A new route to evolution: How DNA from our mitochondria works its way into our genomes

Scientists have shown that in one in every 4,000 births, some of the genetic code from our mitochondria — the ‘batteries’ that power our cells — inserts itself into our DNA, revealing a surprising new insight into how humans evolve.

In a study published today in Nature, researchers at the University of Cambridge and Queen Mary University of London show that mitochondrial DNA also appears in some cancer DNA, suggesting that it acts as a sticking plaster to try and repair damage to our genetic code.

Mitochondria are tiny ‘organelles’ that sit within our cells, where they act like batteries, providing energy in the form of the molecule ATP to power the cells. Each mitochondrion has its own DNA — mitochondrial DNA — that is distinct to the rest of the human genome, which is comprised of nuclear DNA.

Mitochondrial DNA is passed down the maternal line — that is, we inherit it from our mothers, not our fathers. However, a study published in PNAS in 2018 from researchers at the Cincinnati Children’s Hospital Medical Center in the USA reported evidence that suggested some mitochondrial DNA had been passed down the paternal line.

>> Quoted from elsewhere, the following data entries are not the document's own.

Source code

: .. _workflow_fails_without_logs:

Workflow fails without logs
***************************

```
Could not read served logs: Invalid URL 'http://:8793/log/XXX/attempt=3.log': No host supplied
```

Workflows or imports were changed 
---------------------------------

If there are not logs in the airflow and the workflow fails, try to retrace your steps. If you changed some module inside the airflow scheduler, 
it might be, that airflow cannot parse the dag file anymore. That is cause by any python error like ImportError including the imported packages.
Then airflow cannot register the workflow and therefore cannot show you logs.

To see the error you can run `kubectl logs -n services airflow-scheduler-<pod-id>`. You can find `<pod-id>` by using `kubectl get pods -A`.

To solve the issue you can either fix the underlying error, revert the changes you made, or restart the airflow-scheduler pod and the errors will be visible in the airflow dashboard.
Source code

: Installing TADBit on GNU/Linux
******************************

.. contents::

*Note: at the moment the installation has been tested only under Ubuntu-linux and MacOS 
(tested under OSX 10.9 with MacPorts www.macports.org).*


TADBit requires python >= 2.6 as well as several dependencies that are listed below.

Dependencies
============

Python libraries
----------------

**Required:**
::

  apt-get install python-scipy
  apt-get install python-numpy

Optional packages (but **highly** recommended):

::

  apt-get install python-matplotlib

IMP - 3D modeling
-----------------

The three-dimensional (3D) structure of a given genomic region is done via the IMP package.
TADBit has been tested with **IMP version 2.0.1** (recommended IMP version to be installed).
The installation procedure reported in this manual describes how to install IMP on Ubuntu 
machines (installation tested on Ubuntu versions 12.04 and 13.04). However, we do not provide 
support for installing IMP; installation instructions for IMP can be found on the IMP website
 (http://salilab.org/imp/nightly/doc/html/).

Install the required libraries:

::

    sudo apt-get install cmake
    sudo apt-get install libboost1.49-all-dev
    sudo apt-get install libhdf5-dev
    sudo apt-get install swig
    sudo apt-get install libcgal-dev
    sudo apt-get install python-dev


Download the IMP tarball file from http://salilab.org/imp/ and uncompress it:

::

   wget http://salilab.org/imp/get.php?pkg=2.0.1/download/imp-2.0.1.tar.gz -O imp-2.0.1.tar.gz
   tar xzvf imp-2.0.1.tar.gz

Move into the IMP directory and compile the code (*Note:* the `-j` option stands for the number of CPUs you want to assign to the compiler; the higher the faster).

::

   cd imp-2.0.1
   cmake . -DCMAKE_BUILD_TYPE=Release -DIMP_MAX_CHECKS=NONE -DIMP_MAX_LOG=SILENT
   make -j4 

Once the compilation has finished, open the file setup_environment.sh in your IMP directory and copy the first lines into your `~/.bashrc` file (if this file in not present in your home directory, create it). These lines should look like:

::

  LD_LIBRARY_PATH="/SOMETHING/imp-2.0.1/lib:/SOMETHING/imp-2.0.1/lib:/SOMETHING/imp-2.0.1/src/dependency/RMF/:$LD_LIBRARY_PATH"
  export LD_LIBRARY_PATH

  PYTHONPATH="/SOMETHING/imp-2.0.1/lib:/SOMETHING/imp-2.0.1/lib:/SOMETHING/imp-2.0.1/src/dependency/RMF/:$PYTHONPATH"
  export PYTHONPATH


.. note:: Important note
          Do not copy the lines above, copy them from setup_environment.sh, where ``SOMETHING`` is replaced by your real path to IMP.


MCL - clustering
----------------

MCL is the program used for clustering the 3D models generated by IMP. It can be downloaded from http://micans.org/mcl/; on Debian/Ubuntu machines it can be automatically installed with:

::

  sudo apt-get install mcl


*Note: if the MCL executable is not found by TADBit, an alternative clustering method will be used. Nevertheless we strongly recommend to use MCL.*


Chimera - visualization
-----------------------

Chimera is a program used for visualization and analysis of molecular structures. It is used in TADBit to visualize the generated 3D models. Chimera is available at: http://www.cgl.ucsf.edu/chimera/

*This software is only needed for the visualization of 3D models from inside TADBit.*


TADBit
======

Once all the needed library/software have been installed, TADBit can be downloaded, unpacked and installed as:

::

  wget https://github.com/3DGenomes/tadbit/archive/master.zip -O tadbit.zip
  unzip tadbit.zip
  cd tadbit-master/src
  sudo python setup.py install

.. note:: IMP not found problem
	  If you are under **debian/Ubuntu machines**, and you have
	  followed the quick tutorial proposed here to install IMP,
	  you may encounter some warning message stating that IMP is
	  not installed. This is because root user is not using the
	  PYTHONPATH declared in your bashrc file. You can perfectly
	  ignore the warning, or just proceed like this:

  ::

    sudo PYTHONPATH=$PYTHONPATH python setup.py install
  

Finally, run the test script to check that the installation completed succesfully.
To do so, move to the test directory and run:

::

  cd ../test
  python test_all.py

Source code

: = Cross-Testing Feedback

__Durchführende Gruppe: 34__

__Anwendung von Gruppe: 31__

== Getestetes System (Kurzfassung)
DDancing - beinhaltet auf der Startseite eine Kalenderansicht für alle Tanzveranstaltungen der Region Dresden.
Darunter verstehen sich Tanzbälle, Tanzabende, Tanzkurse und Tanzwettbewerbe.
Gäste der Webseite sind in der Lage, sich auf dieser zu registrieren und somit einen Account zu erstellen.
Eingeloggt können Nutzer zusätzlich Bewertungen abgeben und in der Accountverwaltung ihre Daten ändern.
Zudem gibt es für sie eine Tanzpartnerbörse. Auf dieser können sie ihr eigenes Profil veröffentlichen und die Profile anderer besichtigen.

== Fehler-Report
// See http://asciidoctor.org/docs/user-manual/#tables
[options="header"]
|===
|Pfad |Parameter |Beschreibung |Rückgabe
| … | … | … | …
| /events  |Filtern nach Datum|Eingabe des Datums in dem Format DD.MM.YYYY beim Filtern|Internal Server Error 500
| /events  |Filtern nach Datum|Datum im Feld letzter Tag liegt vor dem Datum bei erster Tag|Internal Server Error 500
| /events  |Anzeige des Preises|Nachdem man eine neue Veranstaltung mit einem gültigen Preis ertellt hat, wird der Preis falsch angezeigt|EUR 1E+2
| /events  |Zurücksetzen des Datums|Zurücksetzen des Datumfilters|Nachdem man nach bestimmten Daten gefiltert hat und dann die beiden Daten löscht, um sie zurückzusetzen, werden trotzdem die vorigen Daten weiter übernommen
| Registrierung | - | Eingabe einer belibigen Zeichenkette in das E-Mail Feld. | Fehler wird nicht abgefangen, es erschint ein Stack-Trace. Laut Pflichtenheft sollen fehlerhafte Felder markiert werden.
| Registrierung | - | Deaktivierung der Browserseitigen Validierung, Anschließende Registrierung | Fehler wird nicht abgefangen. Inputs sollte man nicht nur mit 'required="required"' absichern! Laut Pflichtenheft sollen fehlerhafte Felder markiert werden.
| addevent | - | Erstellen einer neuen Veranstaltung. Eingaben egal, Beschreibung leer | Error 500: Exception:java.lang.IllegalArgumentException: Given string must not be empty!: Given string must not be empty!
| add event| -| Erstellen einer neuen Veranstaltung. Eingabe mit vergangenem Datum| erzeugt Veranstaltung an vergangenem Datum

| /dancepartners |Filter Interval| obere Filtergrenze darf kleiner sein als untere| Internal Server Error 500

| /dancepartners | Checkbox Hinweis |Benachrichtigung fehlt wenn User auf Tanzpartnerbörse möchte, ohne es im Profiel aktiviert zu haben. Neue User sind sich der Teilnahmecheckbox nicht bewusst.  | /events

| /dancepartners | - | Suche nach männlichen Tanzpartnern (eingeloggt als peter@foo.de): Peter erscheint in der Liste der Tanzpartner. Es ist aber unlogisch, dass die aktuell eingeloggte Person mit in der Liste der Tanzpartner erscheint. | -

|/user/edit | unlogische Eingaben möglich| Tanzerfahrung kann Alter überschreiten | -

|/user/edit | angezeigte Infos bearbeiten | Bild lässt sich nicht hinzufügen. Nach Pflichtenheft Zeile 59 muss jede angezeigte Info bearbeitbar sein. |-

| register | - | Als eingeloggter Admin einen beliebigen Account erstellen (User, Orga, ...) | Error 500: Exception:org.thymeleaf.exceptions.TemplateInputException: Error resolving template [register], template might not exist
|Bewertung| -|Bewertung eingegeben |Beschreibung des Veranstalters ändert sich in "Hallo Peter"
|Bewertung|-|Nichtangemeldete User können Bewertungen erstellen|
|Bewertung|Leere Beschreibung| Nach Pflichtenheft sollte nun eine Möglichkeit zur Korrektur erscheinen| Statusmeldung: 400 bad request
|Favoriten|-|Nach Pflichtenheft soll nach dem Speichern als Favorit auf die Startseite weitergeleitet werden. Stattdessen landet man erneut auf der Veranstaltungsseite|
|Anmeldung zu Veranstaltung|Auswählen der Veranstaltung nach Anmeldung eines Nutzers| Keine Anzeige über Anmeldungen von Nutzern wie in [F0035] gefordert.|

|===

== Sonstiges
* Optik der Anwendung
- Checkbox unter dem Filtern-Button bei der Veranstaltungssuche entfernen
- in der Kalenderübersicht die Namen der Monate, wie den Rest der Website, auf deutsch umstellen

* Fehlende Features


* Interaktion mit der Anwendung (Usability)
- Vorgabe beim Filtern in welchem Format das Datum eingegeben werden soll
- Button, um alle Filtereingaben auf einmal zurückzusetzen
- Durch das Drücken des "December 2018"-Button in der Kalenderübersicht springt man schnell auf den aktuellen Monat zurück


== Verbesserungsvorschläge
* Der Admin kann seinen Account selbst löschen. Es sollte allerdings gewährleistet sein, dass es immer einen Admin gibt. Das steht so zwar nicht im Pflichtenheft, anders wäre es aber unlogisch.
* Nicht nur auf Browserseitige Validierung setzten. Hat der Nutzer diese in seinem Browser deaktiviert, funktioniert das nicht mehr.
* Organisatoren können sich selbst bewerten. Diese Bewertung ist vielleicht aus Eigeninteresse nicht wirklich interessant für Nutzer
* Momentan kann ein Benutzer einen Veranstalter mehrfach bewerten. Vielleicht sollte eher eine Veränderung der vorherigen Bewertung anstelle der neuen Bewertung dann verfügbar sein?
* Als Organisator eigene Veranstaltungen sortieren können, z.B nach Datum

To investigate these claims, the Cambridge team looked at the DNA from over 11,000 families recruited to Genomics England’s 100,000 Genomes Project, searching for patterns that looked like paternal inheritance. The Cambridge team found mitochondrial DNA ‘inserts’ in the nuclear DNA of some children that were not present in that of their parents. This meant that the US team had probably reached the wrong conclusions: what they had observed were not paternally-inherited mitochondrial DNA, but rather these inserts.

Now, extending this work to over 66,000 people, the team showed that the new inserts are actually happing all the time, showing a new way our genome evolves.